| How to complete this task |
Please write out, exactly as they appear, the line containing "pinky tip: (63, 116)" and every line after it to the end of the records, and nothing more.

| Data for the task |

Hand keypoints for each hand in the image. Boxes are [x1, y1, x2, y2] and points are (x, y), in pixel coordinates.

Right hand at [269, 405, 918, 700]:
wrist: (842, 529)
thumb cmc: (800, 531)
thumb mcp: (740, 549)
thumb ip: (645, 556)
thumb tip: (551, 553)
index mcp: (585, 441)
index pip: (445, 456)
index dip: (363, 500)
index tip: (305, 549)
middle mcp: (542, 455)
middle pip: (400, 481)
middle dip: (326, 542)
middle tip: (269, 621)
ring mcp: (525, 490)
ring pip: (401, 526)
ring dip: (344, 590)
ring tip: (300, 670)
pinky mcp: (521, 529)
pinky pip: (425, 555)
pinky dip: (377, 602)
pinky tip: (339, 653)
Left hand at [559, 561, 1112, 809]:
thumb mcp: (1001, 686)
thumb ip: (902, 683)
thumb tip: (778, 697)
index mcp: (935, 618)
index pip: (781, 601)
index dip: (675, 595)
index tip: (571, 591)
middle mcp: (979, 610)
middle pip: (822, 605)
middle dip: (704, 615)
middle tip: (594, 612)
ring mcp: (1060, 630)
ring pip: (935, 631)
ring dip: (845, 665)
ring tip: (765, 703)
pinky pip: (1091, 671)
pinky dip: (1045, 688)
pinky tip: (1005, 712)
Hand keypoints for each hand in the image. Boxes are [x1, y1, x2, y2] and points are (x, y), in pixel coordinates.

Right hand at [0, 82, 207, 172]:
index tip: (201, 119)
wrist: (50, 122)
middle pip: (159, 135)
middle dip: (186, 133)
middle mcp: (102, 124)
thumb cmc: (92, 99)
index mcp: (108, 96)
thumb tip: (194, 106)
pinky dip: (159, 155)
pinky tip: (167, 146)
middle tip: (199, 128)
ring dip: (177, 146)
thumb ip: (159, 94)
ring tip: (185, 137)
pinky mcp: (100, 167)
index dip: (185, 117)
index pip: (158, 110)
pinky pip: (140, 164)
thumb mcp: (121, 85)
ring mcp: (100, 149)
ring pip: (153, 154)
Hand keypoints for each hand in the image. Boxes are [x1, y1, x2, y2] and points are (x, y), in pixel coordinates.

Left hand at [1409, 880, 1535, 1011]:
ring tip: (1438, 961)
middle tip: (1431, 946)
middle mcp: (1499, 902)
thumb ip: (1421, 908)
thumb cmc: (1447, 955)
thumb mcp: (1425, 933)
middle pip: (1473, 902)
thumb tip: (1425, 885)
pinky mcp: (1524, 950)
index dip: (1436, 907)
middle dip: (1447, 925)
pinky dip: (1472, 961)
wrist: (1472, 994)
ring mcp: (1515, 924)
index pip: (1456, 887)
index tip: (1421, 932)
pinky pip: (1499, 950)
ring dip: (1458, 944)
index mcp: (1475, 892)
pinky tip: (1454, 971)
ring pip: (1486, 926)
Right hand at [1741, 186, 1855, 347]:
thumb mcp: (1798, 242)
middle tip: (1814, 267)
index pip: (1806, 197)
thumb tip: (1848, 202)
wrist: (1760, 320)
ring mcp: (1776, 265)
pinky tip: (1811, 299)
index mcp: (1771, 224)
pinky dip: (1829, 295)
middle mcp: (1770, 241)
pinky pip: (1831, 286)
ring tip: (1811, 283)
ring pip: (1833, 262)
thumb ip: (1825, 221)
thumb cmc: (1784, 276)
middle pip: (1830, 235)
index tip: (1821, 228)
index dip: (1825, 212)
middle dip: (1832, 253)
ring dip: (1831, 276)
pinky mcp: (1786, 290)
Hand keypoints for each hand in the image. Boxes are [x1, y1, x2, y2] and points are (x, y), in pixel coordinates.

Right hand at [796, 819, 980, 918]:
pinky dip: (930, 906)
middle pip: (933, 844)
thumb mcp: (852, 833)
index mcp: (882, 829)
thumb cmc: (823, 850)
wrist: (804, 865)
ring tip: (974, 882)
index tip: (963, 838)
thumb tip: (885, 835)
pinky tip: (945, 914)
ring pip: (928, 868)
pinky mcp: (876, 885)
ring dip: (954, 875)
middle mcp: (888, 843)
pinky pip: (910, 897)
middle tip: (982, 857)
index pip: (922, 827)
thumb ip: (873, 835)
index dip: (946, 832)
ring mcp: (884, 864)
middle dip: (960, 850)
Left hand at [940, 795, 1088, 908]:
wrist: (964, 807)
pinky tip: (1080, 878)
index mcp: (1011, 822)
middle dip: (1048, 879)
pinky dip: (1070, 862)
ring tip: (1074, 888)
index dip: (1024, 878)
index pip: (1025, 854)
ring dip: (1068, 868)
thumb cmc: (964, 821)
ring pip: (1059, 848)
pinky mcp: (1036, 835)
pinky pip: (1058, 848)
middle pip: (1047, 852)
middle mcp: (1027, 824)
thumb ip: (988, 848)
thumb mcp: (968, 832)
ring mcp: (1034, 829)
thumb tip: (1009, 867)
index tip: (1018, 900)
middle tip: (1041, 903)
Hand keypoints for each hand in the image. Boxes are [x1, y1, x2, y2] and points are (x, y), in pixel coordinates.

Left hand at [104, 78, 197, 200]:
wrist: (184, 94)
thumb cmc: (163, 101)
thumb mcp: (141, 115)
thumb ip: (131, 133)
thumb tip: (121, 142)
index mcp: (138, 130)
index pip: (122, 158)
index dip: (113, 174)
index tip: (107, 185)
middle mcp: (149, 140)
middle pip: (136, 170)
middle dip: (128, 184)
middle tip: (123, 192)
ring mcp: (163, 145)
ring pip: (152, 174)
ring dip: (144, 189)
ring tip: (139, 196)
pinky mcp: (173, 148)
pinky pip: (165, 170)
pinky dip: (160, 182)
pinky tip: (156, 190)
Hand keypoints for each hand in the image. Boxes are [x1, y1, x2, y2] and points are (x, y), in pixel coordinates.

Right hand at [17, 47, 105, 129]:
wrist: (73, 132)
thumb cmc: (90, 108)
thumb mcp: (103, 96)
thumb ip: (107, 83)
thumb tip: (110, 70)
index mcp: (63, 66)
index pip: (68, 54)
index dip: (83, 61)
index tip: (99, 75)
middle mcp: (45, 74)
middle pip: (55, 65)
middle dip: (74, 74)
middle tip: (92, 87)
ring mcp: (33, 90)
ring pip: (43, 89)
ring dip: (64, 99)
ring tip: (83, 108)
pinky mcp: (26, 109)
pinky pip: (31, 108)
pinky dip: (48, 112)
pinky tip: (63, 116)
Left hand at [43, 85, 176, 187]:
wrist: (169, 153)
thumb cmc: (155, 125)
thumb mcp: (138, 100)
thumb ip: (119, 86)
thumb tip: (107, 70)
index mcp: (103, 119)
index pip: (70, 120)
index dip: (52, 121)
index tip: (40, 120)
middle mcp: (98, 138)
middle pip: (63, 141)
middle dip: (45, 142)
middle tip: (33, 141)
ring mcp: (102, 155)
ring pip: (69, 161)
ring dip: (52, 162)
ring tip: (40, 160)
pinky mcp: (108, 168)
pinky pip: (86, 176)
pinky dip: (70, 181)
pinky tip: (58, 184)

| Output of the task |
pinky tip: (63, 116)
Left hand at [43, 85, 176, 187]:
wrist: (169, 153)
thumb cmc: (155, 125)
thumb mcp: (138, 100)
thumb ip: (119, 86)
thumb tip: (107, 70)
index mcp: (103, 119)
index pip: (70, 120)
index dip: (52, 121)
index tip: (40, 120)
middle mcp: (98, 138)
middle pip: (63, 141)
middle dip: (45, 142)
middle tip: (33, 141)
ring mcp: (102, 155)
ring pip: (69, 161)
ring dip: (52, 162)
ring tip: (40, 160)
pinky mcp: (108, 168)
pinky pip: (86, 176)
pinky dip: (70, 181)
pinky tip: (58, 184)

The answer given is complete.